(Collected data)

=== Begin Enclosure ===

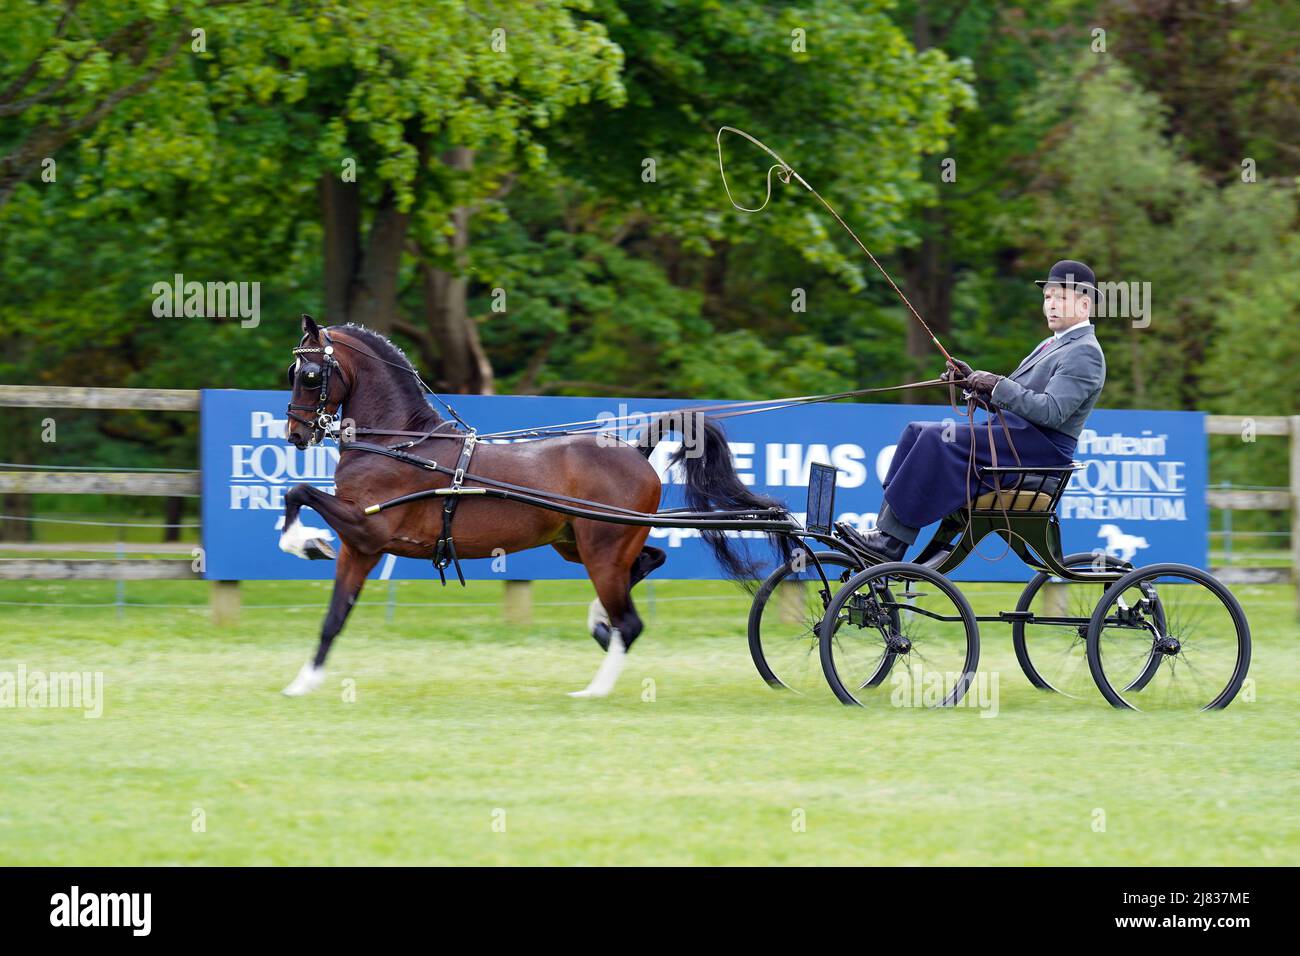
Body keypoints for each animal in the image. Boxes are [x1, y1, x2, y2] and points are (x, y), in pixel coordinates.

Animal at [278, 315, 792, 698]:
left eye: (309, 374)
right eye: (293, 373)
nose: (296, 434)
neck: (402, 443)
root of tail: (634, 450)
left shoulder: (370, 529)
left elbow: (297, 492)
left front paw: (305, 542)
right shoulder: (361, 546)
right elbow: (334, 617)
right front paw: (303, 682)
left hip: (602, 546)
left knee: (631, 620)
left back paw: (595, 688)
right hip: (583, 542)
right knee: (649, 562)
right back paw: (599, 623)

=== End Enclosure ===

* [ASSIGNMENT]: Retype the data word for word, please, and keep the images out.

* [TASK OUTPUT]:
Body keypoints for each animal in the image. Boxes are [x1, y1, x2, y2] and points are (x, y), in pixel coordinates.

Animal at [278, 315, 792, 698]:
left eye: (309, 374)
right eye: (293, 373)
nose: (296, 434)
neck: (402, 443)
root of tail: (634, 450)
left shoulder: (370, 529)
left elbow: (297, 492)
left front paw: (305, 542)
right shoulder: (361, 546)
right elbow: (334, 617)
right front paw: (303, 682)
left hip: (602, 546)
left knee: (631, 620)
left back paw: (595, 688)
right hip: (583, 542)
right knee: (649, 562)
right back paw: (599, 623)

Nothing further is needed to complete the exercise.